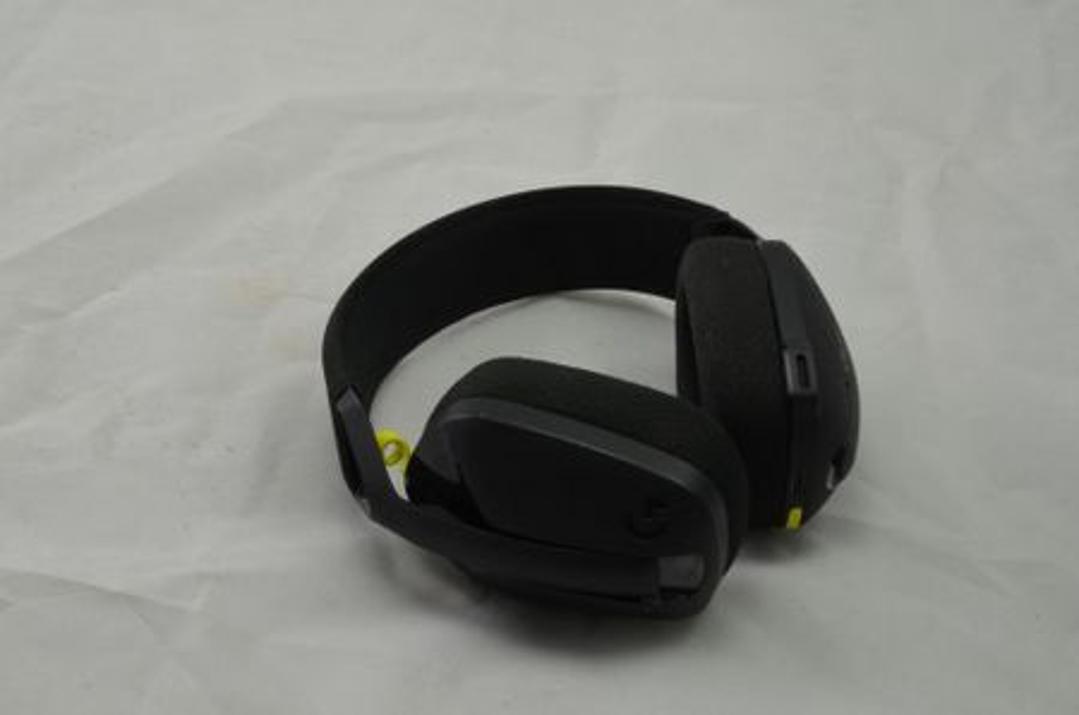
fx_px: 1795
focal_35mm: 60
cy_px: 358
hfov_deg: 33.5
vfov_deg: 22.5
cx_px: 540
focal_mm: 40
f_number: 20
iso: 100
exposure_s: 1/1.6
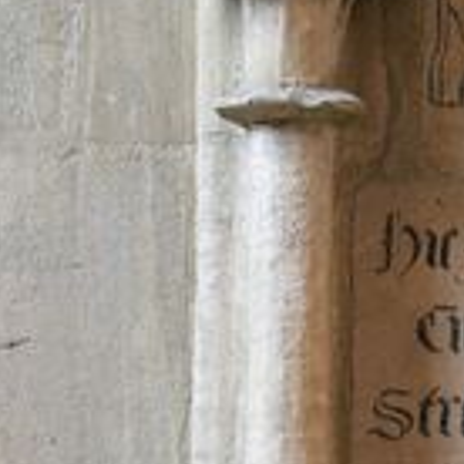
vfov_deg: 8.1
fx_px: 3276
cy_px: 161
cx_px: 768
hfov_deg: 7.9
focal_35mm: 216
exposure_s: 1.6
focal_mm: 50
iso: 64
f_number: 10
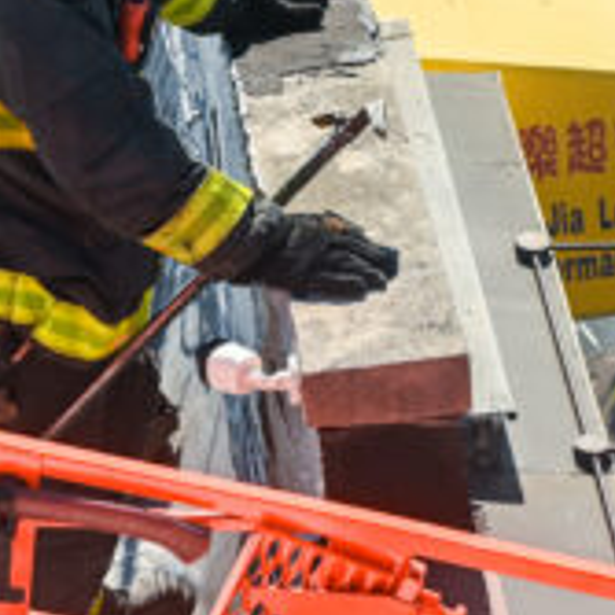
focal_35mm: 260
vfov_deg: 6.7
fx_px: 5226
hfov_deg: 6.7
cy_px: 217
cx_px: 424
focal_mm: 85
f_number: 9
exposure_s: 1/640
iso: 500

■ ■ ■

## [Description of the task]
The response must restate each line of the material above exactly and contain no images.

## [Answer space]
fx_px: 1795
focal_35mm: 60
cy_px: 358
hfov_deg: 33.5
vfov_deg: 22.5
cx_px: 540
focal_mm: 40
f_number: 20
iso: 100
exposure_s: 1/1.6
vfov_deg: 8.1
fx_px: 3276
cy_px: 161
cx_px: 768
hfov_deg: 7.9
focal_35mm: 216
exposure_s: 1.6
focal_mm: 50
iso: 64
f_number: 10
focal_35mm: 260
vfov_deg: 6.7
fx_px: 5226
hfov_deg: 6.7
cy_px: 217
cx_px: 424
focal_mm: 85
f_number: 9
exposure_s: 1/640
iso: 500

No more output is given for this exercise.